Aku pun jadi lebih berpikir banyak “mengapa tidak begini, mengapa tidak begitu, kenapa harus begini, kenapa harus begitu”. Ternyata bertanya selama itu pun tidak menghasilkan apa-apa. Belajar pasca UTS pun bisa dibilang semakin kacau. Aku mulai mengembalikan aktivitasku untuk menulis menuangkan rasa dan pikiran, tapi.... rasanya aku tidak menemukan rasa antusias yang sama ketika aku menulis saat aku masih di bangku SMA.

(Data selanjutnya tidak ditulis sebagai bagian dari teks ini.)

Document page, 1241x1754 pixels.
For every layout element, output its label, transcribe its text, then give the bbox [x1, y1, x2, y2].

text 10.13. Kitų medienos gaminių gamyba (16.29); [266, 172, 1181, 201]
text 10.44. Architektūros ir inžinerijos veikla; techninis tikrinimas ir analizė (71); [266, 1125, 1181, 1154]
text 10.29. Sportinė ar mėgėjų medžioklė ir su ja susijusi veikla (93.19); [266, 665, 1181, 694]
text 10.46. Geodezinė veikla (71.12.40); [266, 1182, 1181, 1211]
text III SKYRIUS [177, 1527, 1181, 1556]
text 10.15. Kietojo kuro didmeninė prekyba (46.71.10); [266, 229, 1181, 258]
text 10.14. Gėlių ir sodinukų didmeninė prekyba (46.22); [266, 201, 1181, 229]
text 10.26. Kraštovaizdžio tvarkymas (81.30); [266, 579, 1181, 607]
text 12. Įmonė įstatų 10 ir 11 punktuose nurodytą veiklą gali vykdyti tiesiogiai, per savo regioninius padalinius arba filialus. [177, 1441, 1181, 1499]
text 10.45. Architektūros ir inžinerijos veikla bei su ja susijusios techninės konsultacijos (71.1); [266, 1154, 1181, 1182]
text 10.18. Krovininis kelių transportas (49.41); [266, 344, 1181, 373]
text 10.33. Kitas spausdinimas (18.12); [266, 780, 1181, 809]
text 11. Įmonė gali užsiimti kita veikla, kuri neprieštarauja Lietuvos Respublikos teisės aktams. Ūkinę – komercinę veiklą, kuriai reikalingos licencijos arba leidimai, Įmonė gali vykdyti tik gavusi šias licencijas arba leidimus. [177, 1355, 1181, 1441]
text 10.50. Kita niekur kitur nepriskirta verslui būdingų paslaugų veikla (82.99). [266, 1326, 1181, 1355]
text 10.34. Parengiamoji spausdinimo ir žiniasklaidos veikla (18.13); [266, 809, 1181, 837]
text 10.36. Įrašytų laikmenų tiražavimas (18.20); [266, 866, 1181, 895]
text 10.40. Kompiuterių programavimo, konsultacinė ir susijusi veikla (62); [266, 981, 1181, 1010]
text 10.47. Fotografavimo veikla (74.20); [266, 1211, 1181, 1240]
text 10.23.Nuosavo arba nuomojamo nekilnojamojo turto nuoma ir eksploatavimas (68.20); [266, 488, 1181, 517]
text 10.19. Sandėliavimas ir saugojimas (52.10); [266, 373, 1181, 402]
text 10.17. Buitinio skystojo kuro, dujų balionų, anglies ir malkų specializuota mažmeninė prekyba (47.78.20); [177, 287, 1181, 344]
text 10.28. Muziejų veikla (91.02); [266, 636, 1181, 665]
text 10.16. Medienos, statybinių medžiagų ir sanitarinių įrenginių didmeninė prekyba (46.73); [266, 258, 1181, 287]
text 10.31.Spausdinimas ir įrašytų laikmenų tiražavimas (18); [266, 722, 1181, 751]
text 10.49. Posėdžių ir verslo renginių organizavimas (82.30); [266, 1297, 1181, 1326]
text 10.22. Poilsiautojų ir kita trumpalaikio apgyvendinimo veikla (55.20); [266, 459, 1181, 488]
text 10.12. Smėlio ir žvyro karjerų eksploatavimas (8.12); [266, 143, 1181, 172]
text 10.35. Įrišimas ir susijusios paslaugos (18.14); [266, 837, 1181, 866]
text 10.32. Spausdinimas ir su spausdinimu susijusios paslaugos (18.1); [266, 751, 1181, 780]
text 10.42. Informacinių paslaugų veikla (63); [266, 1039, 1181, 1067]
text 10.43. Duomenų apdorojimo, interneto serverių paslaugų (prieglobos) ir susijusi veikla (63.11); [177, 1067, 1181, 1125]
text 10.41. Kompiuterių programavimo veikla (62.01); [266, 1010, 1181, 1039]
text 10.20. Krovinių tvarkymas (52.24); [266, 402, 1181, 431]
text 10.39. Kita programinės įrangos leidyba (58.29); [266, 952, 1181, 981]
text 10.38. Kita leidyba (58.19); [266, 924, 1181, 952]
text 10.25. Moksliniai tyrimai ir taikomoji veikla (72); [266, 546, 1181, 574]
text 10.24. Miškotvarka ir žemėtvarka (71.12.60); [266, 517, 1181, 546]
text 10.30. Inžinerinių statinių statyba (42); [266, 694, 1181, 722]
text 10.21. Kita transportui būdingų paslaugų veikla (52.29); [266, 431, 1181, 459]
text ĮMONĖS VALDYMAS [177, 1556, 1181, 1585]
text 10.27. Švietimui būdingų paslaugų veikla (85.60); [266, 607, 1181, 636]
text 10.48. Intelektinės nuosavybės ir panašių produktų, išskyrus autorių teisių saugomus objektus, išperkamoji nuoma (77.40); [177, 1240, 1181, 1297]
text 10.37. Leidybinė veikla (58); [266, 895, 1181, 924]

Masuk bulan Juni, sudah mulai masuk waktu untuk UAS. Jadwal UAS di-plot dalam minggu kesatu dan kedua. Setelah UAS, mulai mencari tempat kerja praktek yang aku minat untuk ditempati. Sayang seribu sayang, tempat aku melamar pekerjaan tidak memberikan respon. Akhirnya aku kembali mencari tempat lain dan aku menemukan tempat kerja praktek meskipun tempatnya diluar dari dugaan dan harapanku. Lagi-lagi merasa bersaing dengan yang lain dalam masalah kerja praktek. Ada orang yang lebih baik menurutku, ada yang punya kesempatan untuk develop lebih baik yang aku pikir kalau aku bisa ada disana rasanya aku lebih antusias untuk mengerjakannya. Ya, mirip film Hunger Games lah. Berlomba-lomba untuk memiliki sesuatu yang memberi advantages untuk dirinya.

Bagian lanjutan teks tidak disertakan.